Dataset items
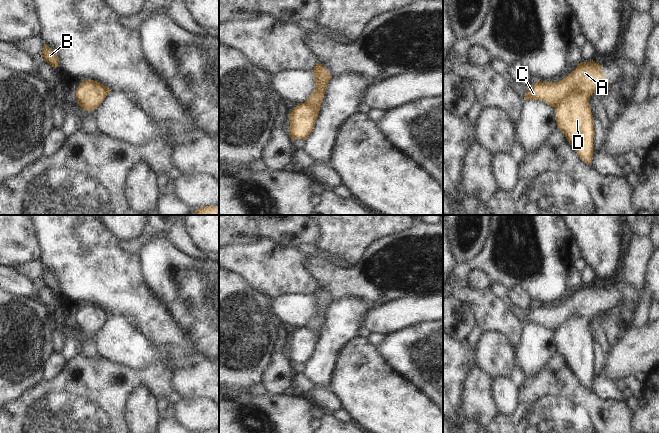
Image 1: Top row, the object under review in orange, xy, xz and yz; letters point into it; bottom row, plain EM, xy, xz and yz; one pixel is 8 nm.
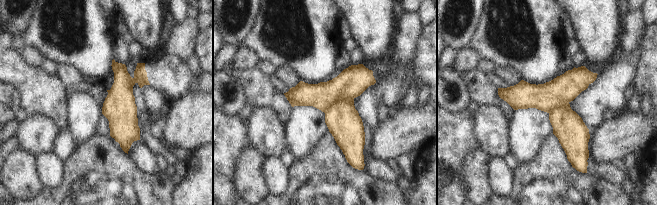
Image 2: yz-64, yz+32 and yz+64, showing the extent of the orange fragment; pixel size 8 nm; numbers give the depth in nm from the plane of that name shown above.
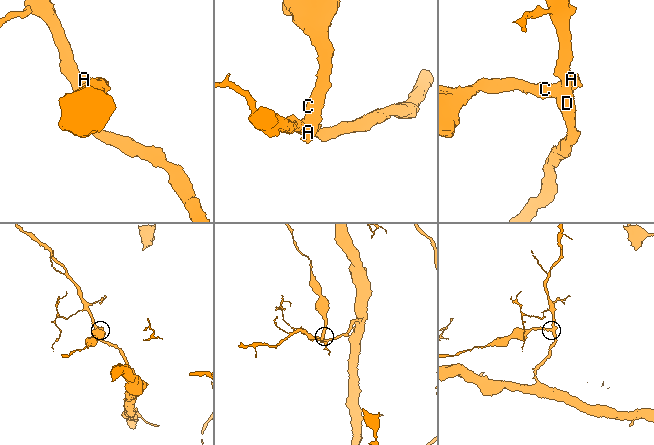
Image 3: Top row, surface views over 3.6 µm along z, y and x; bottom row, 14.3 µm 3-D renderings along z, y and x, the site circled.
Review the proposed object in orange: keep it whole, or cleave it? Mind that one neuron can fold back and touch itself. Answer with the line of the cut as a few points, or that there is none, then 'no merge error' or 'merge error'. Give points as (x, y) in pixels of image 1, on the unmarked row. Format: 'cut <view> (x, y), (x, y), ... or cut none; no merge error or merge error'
cut yz (589, 319), (583, 316), (570, 315), (554, 331); merge error

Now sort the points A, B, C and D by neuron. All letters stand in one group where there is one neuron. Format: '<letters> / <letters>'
A C / B D

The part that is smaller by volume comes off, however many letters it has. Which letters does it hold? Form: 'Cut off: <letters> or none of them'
Cut off: A, C.

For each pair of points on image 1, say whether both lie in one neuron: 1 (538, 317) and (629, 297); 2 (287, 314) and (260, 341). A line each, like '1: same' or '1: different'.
1: same
2: different

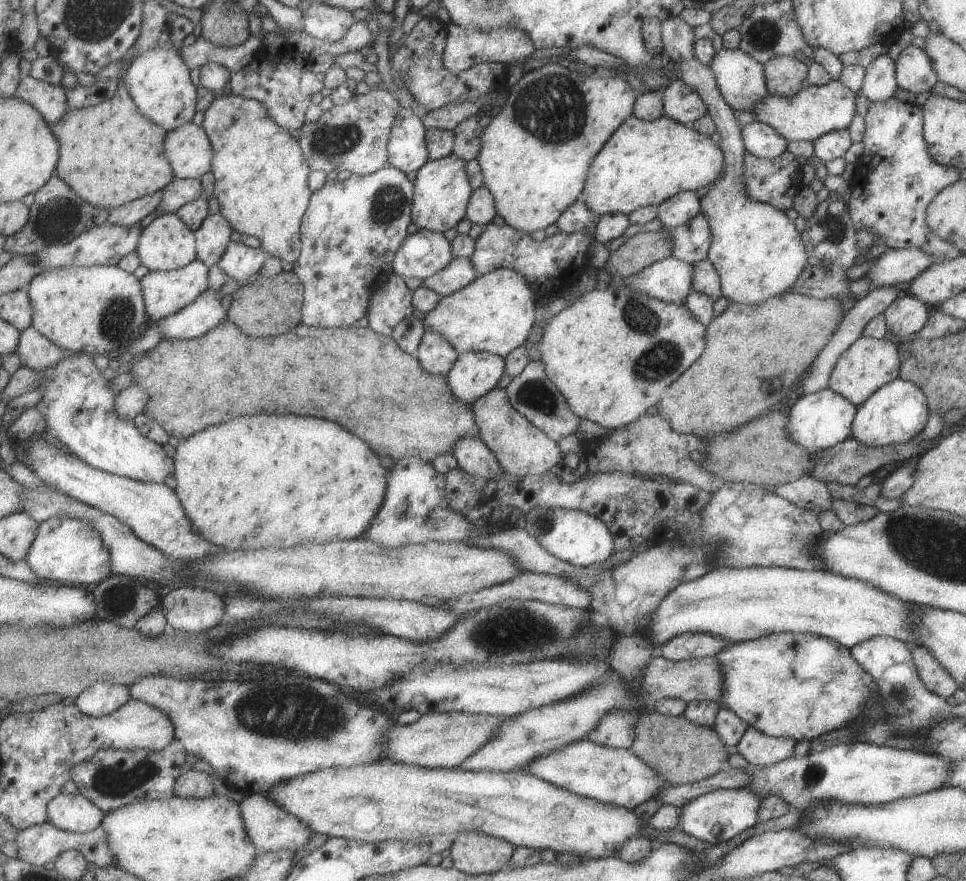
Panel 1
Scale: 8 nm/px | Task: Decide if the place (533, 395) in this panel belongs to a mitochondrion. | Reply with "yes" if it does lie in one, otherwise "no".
yes

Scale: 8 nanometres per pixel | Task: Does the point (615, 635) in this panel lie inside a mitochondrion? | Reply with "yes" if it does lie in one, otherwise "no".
no

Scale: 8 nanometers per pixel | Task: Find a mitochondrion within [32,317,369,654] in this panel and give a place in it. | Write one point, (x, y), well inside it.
(121, 601)

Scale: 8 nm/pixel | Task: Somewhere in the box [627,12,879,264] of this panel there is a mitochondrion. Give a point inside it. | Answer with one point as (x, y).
(764, 34)

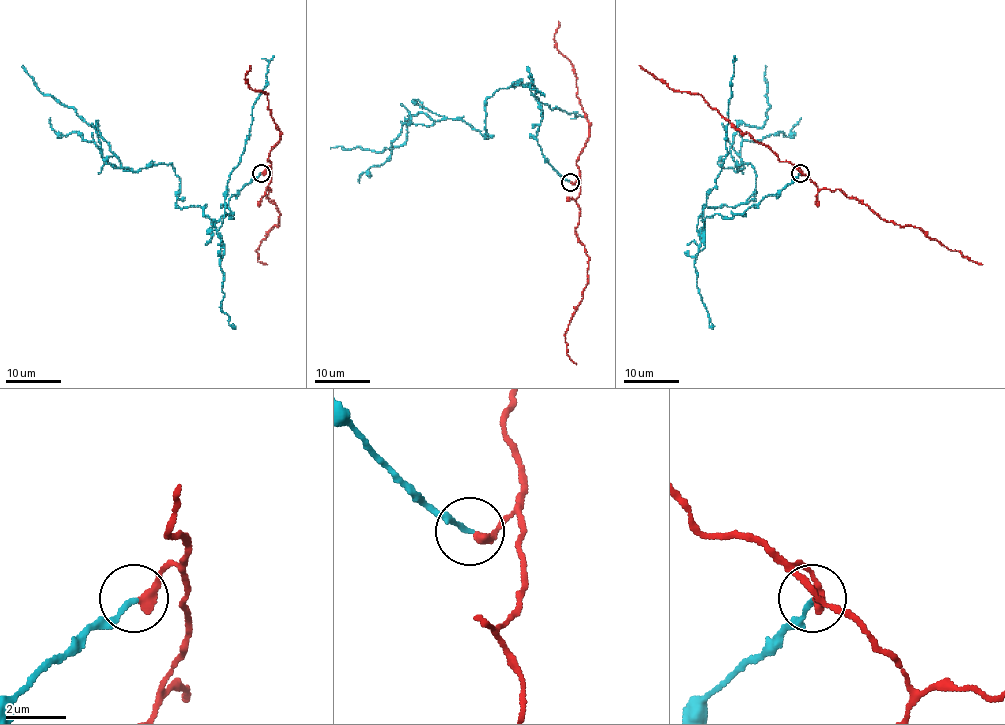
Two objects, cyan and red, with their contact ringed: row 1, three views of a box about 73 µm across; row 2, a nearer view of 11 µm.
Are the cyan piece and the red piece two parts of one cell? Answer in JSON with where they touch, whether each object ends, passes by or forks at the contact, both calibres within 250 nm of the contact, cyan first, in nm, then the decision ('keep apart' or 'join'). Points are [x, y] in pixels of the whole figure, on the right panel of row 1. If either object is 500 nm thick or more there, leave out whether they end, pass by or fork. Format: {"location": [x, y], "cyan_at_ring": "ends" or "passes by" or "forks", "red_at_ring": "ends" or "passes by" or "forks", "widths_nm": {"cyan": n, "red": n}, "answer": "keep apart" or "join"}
{"location": [800, 173], "cyan_at_ring": "ends", "red_at_ring": "ends", "widths_nm": {"cyan": 150, "red": 360}, "answer": "keep apart"}

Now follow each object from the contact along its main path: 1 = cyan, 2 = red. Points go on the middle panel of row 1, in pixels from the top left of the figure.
1: (570, 182), (542, 153), (542, 105), (521, 79), (485, 101), (489, 138), (419, 112), (399, 146), (332, 147)
2: (570, 182), (580, 183), (575, 234), (588, 264), (581, 301), (565, 334), (566, 354), (576, 364)

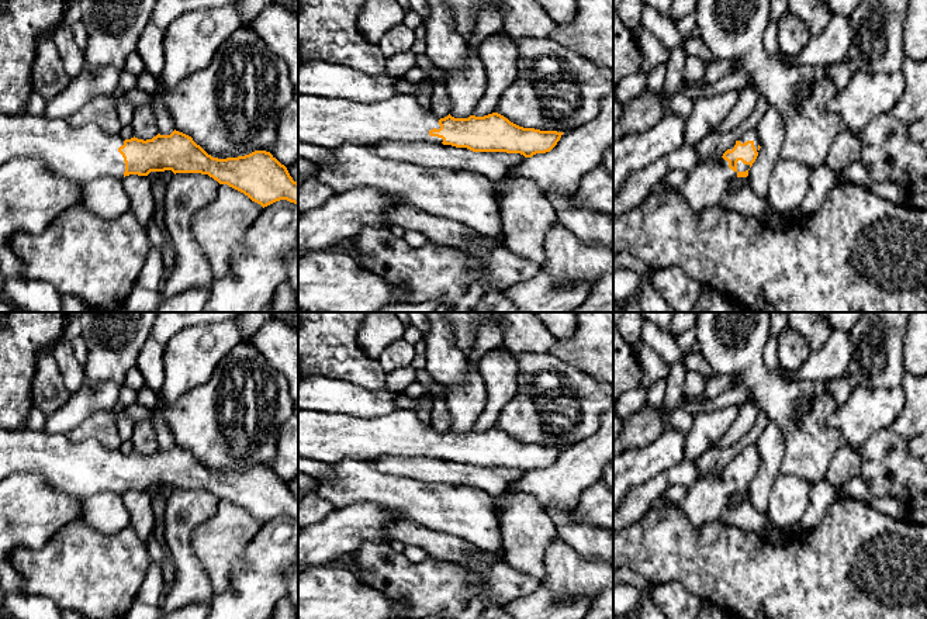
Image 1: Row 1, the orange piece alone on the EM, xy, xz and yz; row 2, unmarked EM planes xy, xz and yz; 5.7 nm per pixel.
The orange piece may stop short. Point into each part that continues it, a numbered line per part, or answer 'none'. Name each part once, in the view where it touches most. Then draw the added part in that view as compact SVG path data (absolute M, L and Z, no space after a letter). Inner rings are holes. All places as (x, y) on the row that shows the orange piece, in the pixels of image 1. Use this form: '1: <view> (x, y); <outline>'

THE TASK:
A copy of each line above that holds the word "bottom" is the expected answer.

TASK RESULT:
Image 1: Top row, the object under review in orange, xy, xz and yz; letters point into it; bottom row, plain EM, xy, xz and yz; one pixel is 8 nm.
Image 3: Top row, surface views over 3.6 µm along z, y and x; bottom row, 14.3 µm 3-D renderings along z, y and x, the site circled.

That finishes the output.